In the meantime, Gulf state residents enjoy an unintended consequence from the thousands of platforms in the gulf, a multi-billion dollar sport-fishing industry. The Gulf's natural seafloor is actually a vast stretch of mud and sand dotted with the occasional reef, which severely limits the abundance of reef fish. But the 3,000 structures in the Gulf - both those in production and reefed - have created a bounty of aquatic life, including lager game fish like Red Snapper, which were nearly fished out thirty years ago.
Controversy in the Golden State
Four years ago, California also passed a law to allow reefing. It's estimated that reefing the state's 27 platforms would save $2 billion and could start as early as next year.
Cal State professor of marine biology Chris Lowe, who advised California on its reefing law, examined the platforms in the Santa Barbara Channel for more than eight years and feels that the rigs are necessary and provide a healthy incubator for marine animals. The bocaccio, a rockfish whose dwindling numbers are worrying, is one beneficiary.
None the less, the odds of creating a single rig reef looks nearly hopeless. Public opposition is widespread and vocal. So far, not even one platform has been reefed. According to the Economist, activists quote the findings of...
James Cowan, an oceanographer at Louisiana State University, who studied isotopes, tissue caloric densities and the stomach contents of creatures from both natural and artificial reefs and concluded that the latter generate no extra biomass.
The Environmental Defense Center in Santa Barbara advocates the complete removal of oil platforms, saying that abandoned structures might damage anchors, rob natural reefs of fish and even leach poisons.

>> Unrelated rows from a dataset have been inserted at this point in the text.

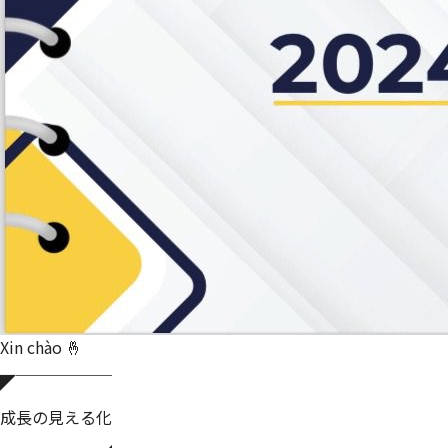
Xin chào 🤞
◤￣￣￣￣￣￣
成長の見える化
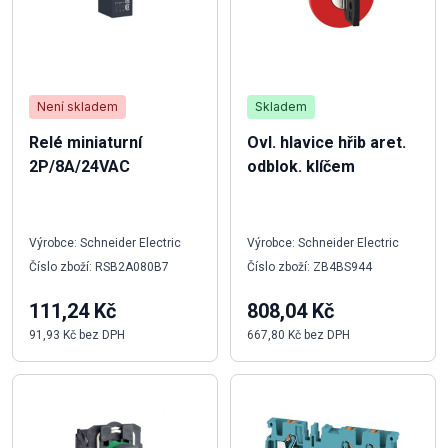
Není skladem
Skladem
Relé miniaturní
Ovl. hlavice hřib aret.
2P/8A/24VAC
odblok. klíčem
Výrobce: Schneider Electric
Výrobce: Schneider Electric
Číslo zboží: RSB2A080B7
Číslo zboží: ZB4BS944
111,24 Kč
808,04 Kč
91,93 Kč bez DPH
667,80 Kč bez DPH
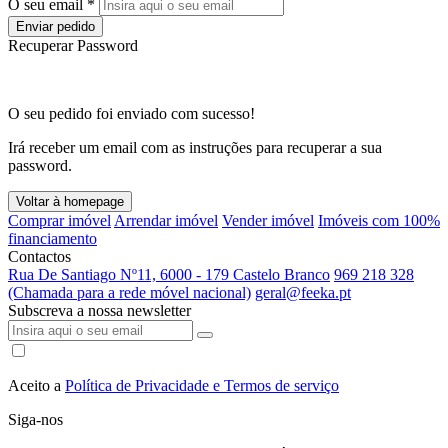
O seu email *
Enviar pedido
Recuperar Password
O seu pedido foi enviado com sucesso!
Irá receber um email com as instruções para recuperar a sua
password.
Voltar à homepage
Comprar imóvel
Arrendar imóvel
Vender imóvel
Imóveis com 100%
financiamento
Contactos
Rua De Santiago Nº11, 6000 - 179 Castelo Branco
969 218 328
(Chamada para a rede móvel nacional)
geral@feeka.pt
Subscreva a nossa newsletter
Aceito a
Política de Privacidade e Termos de serviço
Siga-nos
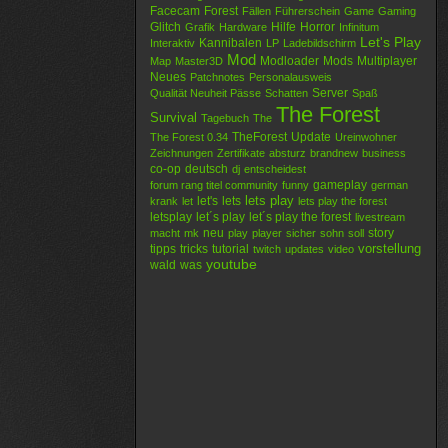
Facecam
Forest
Fällen
Führerschein
Game
Gaming
Glitch
Hilfe
Horror
Grafik
Hardware
Infinitum
Let's Play
Kannibalen
Interaktiv
LP
Ladebildschirm
Mod
Modloader
Mods
Multiplayer
Map
Master3D
Neues
Patchnotes
Personalausweis
Server
Qualität Neuheit Pässe
Schatten
Spaß
The Forest
Survival
Tagebuch
The
TheForest
Update
The Forest 0.34
Ureinwohner
Zeichnungen
Zertifikate
absturz
brandnew
business
co-op
deutsch
dj
entscheidest
gameplay
forum rang titel community
funny
german
lets play
let's
lets
krank
let
lets play the forest
letsplay
let´s play
let´s play the forest
livestream
neu
story
macht
mk
play
player
sicher
sohn
soll
vorstellung
tipps
tricks
tutorial
twitch
updates
video
youtube
wald
was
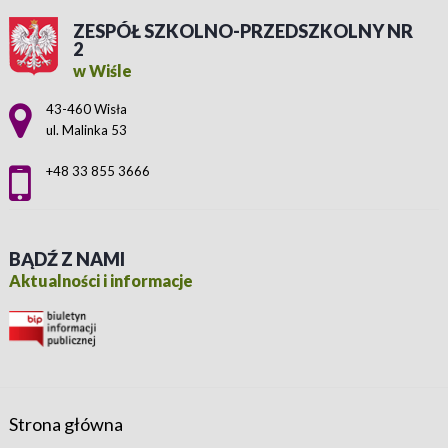
ZESPÓŁ SZKOLNO-PRZEDSZKOLNY NR
2
w Wiśle
Adres pocztowy:
43-460 Wisła
ul. Malinka 53
+48 33 855 3666
BĄDŹ Z NAMI
Aktualności i informacje
Strona główna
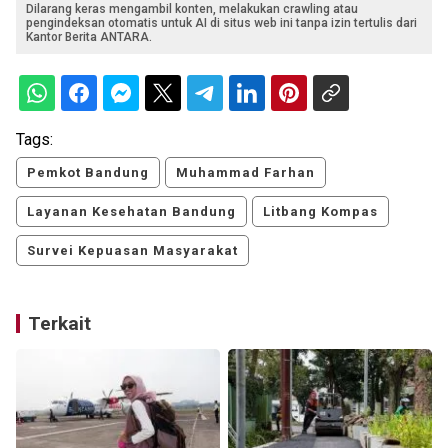
Dilarang keras mengambil konten, melakukan crawling atau
pengindeksan otomatis untuk AI di situs web ini tanpa izin tertulis dari
Kantor Berita ANTARA.
Tags:
Pemkot Bandung
Muhammad Farhan
Layanan Kesehatan Bandung
Litbang Kompas
Survei Kepuasan Masyarakat
Terkait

Off limits in the North Sea
Ultimately, the North Sea could end up being an all you can eat buffet for decommissioning. Ever since Greenpeace occupied the Brent Spar platform in 1995 to protest the practice of dumping unused platforms to the bottom of the sea - and kicking up a storm of bad publicity - the area's 500 oil rigs and 45,000 km of pipelines have been off limits to reefing. But now many of the graybeards are ready to be removed.

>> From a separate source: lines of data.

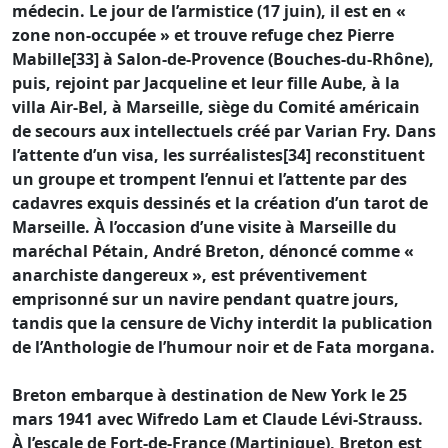
médecin. Le jour de l’armistice (17 juin), il est en «
zone non-occupée » et trouve refuge chez Pierre
Mabille[33] à Salon-de-Provence (Bouches-du-Rhône),
puis, rejoint par Jacqueline et leur fille Aube, à la
villa Air-Bel, à Marseille, siège du Comité américain
de secours aux intellectuels créé par Varian Fry. Dans
l’attente d’un visa, les surréalistes[34] reconstituent
un groupe et trompent l’ennui et l’attente par des
cadavres exquis dessinés et la création d’un tarot de
Marseille. À l’occasion d’une visite à Marseille du
maréchal Pétain, André Breton, dénoncé comme «
anarchiste dangereux », est préventivement
emprisonné sur un navire pendant quatre jours,
tandis que la censure de Vichy interdit la publication
de l’Anthologie de l’humour noir et de Fata morgana.
Breton embarque à destination de New York le 25
mars 1941 avec Wifredo Lam et Claude Lévi-Strauss.
À l’escale de Fort-de-France (Martinique), Breton est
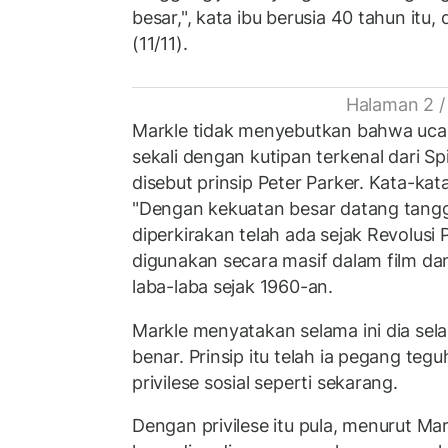
besar,", kata ibu berusia 40 tahun itu, 
(11/11).
Halaman 2 /
Markle tidak menyebutkan bahwa ucap
sekali dengan kutipan terkenal dari S
disebut prinsip Peter Parker. Kata-kat
"Dengan kekuatan besar datang tangg
diperkirakan telah ada sejak Revolusi
digunakan secara masif dalam film da
laba-laba sejak 1960-an.
Markle menyatakan selama ini dia sel
benar. Prinsip itu telah ia pegang tegu
privilese sosial seperti sekarang.
Dengan privilese itu pula, menurut Mark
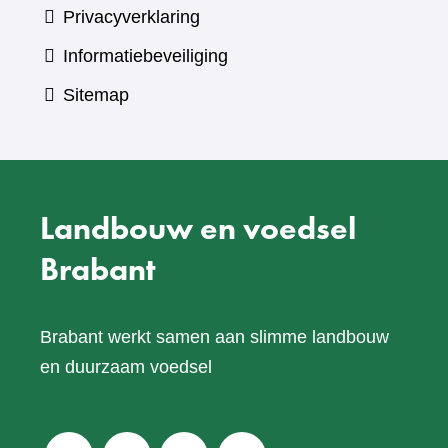
Privacyverklaring
Informatiebeveiliging
Sitemap
Landbouw en voedsel
Brabant
Brabant werkt samen aan slimme landbouw
en duurzaam voedsel
V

When Shell awarded Swiss-based Allseas Group the contract to remove the topsides of three of its Brent platforms in the North Sea using the new Pieter Schelte, a $3 billion, high-stakes bet that will leave South Korean shipyards in October, it captured media attention around the industry.
Now, according to Decomworld, to meet increasing demand, Allseas has already decided to build an even bigger vessel. Still unnamed, it will be able to remove all of the topsides in the North Sea which are beyond the capability of the the twin-hulled, 1,253-foot-long sister ship, Pieter Schelte.